Their mother said that if he found something, he’d get to take the whole family out for dinner.  Lindsey’s face softens.
“I thought gold was only in California,” she says quietly.  She carefully plucks a small rock from Jared’s container, and after a short examination she throws it the side.
“Well, some might have ended up in New York!” Jared replies, smiling yet again.
“What restaurant will you take us to when you find some?” Lindsey asks.
“Oh, I don’t know.  What’s your favorite restaurant?” Jared’s container is almost empty.
Lindsey has to think about that for a moment.  She likes the chicken nuggets at McDonald’s, the pizza at Roma’s is okay, too.  Does the ice cream place across from the school count as a restaurant?  She knows that Jared likes Applebees. 
“I think Applebees is good,” she says.
“Then we’ll go there!  And I’ll bring you, Mom and Dad, Uncle Jim and Aunt Lynn, maybe even grandma!” Jared excitedly dumps out the leftover mud from his container, and goes to refill it with his plastic shovel.
Lindsey looks back up at the sky.  She wants to know where the stars are, and, if Jared is right, why were they are  scared of the sun.  She has a good opinion of the sun, and is thankful that it feeds the animals and the trees and the flowers.  She had just finished her Earth Science unit in school.
“Lindsey!  Come look!” Jared shouts from the creek. 
Startled by Jared’s sudden excitement, Lindsey stumbles up and runs clumsily to the creek bed where her brother stands with cupped hands.  He is smiling ear to ear and Lindsey can’t help but smile herself. 

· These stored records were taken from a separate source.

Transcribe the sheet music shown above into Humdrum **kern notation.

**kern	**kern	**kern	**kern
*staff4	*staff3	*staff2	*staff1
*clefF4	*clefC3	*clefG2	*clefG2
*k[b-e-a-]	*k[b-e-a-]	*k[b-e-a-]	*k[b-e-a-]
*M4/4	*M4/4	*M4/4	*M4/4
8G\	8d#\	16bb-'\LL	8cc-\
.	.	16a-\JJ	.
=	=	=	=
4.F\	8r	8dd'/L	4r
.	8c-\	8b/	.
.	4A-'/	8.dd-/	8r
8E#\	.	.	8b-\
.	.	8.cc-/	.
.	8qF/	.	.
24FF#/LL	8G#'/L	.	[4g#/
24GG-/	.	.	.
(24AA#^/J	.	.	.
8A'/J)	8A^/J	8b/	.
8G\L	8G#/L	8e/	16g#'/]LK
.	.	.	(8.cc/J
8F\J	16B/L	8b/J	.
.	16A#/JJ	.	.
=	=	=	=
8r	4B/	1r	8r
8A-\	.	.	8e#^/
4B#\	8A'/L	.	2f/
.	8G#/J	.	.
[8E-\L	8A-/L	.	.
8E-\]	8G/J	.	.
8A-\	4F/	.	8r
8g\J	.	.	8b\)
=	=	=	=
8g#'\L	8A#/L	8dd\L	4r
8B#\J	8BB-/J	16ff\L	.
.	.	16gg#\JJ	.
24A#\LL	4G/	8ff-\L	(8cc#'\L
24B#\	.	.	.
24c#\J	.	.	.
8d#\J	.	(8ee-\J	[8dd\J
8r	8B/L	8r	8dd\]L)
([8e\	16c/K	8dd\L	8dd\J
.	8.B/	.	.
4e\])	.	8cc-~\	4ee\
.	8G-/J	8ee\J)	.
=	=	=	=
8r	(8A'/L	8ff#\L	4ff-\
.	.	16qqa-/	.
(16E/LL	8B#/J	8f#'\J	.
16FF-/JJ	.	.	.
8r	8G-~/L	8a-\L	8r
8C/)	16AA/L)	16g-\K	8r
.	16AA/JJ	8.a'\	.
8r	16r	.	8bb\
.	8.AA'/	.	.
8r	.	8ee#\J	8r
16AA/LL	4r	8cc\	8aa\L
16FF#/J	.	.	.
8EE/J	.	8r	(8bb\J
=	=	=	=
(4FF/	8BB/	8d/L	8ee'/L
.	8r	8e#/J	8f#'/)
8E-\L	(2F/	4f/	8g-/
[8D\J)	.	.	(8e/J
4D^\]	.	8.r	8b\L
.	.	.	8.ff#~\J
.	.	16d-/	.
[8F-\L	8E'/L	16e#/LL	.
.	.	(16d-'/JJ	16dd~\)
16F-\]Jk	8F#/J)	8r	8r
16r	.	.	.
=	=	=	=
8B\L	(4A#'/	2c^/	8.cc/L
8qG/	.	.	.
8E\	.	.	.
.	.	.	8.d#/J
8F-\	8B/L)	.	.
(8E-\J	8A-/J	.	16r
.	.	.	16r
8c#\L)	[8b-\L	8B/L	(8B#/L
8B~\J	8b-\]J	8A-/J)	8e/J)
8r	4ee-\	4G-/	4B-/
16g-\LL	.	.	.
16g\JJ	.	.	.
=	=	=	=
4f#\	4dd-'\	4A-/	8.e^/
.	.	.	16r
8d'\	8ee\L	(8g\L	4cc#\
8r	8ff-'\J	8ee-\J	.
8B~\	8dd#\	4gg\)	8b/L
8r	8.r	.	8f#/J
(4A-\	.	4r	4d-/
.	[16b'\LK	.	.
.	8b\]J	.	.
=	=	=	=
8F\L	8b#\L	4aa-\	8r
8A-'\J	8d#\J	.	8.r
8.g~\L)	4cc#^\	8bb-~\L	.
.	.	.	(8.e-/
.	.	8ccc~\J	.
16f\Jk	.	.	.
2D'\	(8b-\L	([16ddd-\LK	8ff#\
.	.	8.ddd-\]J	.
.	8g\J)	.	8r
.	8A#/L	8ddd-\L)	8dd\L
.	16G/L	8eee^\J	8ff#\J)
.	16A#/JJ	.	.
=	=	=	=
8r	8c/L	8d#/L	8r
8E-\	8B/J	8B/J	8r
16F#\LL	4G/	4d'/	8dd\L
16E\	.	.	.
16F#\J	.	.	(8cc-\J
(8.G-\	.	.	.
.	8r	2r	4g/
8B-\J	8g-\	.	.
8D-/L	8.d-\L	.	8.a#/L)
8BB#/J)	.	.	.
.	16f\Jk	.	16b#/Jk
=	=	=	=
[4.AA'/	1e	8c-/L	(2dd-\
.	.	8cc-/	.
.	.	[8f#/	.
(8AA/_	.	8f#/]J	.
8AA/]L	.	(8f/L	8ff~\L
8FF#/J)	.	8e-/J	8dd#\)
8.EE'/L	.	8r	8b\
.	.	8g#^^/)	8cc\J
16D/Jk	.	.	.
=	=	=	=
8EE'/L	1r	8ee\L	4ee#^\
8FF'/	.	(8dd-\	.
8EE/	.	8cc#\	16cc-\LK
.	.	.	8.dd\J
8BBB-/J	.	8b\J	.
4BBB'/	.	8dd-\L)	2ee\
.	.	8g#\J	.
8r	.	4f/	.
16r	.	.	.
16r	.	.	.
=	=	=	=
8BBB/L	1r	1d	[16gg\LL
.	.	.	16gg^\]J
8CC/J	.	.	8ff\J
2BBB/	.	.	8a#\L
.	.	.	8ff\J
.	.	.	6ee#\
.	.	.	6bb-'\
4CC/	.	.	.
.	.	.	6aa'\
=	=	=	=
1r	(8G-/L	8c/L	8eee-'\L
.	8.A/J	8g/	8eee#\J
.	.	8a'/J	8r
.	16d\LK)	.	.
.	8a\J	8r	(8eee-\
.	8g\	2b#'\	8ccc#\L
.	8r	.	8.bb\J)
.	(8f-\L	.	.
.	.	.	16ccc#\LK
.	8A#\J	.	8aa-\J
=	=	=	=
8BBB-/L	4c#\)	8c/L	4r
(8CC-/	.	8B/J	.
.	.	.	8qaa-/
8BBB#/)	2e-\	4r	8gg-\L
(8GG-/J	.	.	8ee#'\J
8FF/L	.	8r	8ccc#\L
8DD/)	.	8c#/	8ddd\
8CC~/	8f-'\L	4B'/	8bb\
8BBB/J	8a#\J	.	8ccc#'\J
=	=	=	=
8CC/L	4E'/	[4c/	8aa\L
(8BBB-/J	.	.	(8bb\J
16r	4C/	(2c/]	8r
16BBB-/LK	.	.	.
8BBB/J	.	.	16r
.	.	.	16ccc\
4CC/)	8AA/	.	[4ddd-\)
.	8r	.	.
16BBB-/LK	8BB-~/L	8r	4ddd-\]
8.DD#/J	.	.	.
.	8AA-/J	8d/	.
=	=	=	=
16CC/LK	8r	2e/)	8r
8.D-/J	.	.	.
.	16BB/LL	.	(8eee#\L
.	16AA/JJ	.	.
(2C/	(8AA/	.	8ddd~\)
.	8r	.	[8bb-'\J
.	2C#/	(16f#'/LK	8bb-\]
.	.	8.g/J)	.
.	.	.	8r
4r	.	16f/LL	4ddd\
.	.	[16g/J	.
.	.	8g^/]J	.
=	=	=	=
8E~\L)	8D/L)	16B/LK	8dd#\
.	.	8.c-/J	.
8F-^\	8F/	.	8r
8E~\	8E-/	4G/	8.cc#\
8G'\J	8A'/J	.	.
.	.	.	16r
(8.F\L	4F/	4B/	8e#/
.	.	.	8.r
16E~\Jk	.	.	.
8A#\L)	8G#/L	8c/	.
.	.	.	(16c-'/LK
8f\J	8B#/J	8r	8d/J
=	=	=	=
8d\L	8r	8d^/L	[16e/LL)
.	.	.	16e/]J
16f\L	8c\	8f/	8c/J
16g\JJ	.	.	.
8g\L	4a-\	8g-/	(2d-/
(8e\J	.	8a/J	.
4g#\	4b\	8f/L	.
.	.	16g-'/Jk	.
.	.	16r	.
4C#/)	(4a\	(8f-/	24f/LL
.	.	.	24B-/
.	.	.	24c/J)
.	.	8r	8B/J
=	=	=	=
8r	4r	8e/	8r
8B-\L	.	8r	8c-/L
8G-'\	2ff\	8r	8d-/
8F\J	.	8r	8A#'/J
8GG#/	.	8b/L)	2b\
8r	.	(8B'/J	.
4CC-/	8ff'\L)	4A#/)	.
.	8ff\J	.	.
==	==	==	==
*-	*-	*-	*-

“What’s in your hands?” Lindsey asks.
“Hold out your hand, it’s a surprise!” Jared says, and like the little sister she is, Lindsey listens.
Jared drops a thumbnail sized piece of metal into her outstretched palm.  Lindsey almost screams when she looks at it.  To young eyes and innocent minds, the star-shaped bronze girl scout pin looks like gold.  Had they known that girl scout troops regularly walked through this nature trail, they might not have been as excited, but as they stood together, eight years old, they knew that they had found a treasure.
“It’s gold!” Lindsey exclaims.
“It’s a star too, just like you were looking for!” Jared says. 
“Jared, is this what happens to stars that are afraid of the sun?” Lindsey asks thoughtfully.
Jared looks at his twin sister and then up into the sky.  He thinks a little bit, imagines even more, and pauses before giving his sister an answer.  When he makes up his mind, he smiles and says, with absolute older-brother certainty: “I think so.”